Canisius guard Chris Young was in the center of the action Wednesday night in Madison Square Garden. He was close by on Tuesday as well.
Young hit a trio of second-half three-pointers to help the Griffs' resurrection during their 66-62 loss to Penn State in the NIT consolation game. The 5-foot-10 junior hit two of them in a 50-second span from well beyond the NBA three-point line.
"A couple fell for me, some other people start hitting big shots and we start all playing off each other," Young said. "We got some confidence and I really thought we could pull it out."
Mentioning Young and the NBA in the same sentence is the other part of this tale. All the Canisius players got tickets to the Knicks-Bulls game Tuesday and saw Michael Jordan's 55-point virtuoso routine. Young and backup center Ryan Collins had a bird's-eye view for the dramatic second half of Chicago's 113-111 victory.

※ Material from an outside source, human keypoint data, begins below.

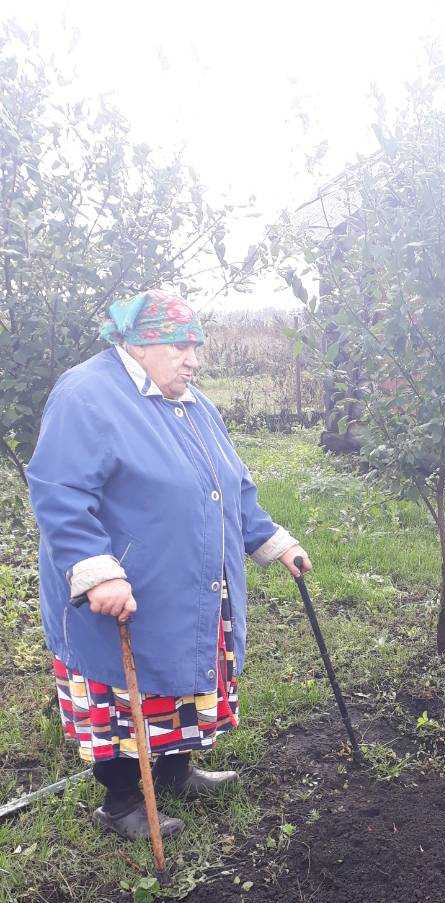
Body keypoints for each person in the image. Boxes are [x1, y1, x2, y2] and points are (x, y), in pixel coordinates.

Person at [26, 289, 313, 838]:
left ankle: (176, 772)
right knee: (122, 693)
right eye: (182, 347)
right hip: (131, 588)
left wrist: (271, 539)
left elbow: (229, 483)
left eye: (196, 347)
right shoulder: (87, 395)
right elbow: (58, 489)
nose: (194, 360)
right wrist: (96, 568)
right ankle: (120, 804)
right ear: (139, 344)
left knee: (184, 677)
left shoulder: (193, 403)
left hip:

"We're sitting way up in Section 300 (near the Garden roof) and Ryan and I walked down close at halftime to get some good pictures," Young recounted.
"We got some real nice ones of Michael. We're walking around to go back and the usher recognizes Ryan, said he saw our game Monday.
"I asked him if he could do us a favor and he put us down by the media. We got pictures taken with (comedian) Bill Murray and all kinds of ones with the Chicago bench."
Young and Collins stood the entire half on a corner of the floor level near the Bulls' bench.
"It was awesome," Young said. "The whole second second half, we were right with Connie Chung, Maury Povich, Phil Donahue, basically hanging out with all the people who make this city run. It was really exciting, well worth the trip."
Senior guard Damone James made his first start since January 1994, replacing struggling freshman Kevin Thompson.
James tied his season high with 11 points, nine in the second half.
"Especially in the second half, he did a very good job," said coach John Beilein. "In the last half of the year on the whole, he did a terrific job with ball control."
"I was real happy coach gave me the call tonight," James said. "Unfortunately, I wanted to go out a winner in my last game, especially in a starting role but it didn't happen.
"I still feel like a winner. It was my dream since I was a little kid to play in Madison Square Garden and it was a great feeling to play in the NIT."
James played in 119 career games, second in school history to Craig Wise's 121. Beilein also used senior walk-on John Gorman for a 74-second stint in the first half, his first non-garbage time appearance of the year. Gorman did not take a shot.
Wise's nine points, four rebounds and six assists pushed his final career totals in those categories to 1,799, 784 and 353, respectively. Wise ends up second in school history in points and rebounds and fourth in assists.
Center Micheal Meeks had a game-high nine rebounds to pass Mayor Anthony M. Masiello for sixth place with 636. Meeks ends his junior year with 1,340 points, seventh in school history, while Darrell Barley is 14th at 1,119.
The start of the game was pushed up 20 minutes, to 6:10 p.m., because a circus matinee in the Garden during the afternoon ended early.
The teams were summoned earlier in the day because tournament officials were worried the 6:30 tip-off might run into the ESPN telecast of the championship game, which was slated for 8:30.
The time had been a source of confusion all week; NIT releases usually said 6:30, while most tickets printed said 6 p.m.